• Job: In the records below, tally each line that contains the word "Bogotá" and give the total only.

(Extracted data entries)
=-=-=-=-=
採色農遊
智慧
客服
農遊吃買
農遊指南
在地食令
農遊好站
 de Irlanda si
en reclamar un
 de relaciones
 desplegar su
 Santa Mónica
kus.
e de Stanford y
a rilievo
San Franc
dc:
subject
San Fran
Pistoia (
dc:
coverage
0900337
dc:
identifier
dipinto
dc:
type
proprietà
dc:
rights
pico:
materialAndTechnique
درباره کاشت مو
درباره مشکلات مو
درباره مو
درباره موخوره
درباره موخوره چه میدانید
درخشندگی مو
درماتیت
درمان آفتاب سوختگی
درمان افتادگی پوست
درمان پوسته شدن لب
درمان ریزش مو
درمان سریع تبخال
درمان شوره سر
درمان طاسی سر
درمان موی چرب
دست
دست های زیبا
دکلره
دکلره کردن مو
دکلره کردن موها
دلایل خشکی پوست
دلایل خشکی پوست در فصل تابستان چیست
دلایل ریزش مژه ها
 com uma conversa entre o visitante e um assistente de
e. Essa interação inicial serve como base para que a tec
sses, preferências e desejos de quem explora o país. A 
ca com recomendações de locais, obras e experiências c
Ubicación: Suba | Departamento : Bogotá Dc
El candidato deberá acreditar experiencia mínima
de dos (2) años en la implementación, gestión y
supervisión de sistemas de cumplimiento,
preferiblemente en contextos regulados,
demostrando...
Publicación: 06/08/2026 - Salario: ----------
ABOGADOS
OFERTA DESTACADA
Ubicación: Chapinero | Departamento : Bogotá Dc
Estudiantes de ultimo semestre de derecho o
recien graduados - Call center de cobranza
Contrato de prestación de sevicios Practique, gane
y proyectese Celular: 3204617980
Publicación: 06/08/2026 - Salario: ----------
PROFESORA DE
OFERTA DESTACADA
=-=-=-=-=
• Answer to the exercise: 2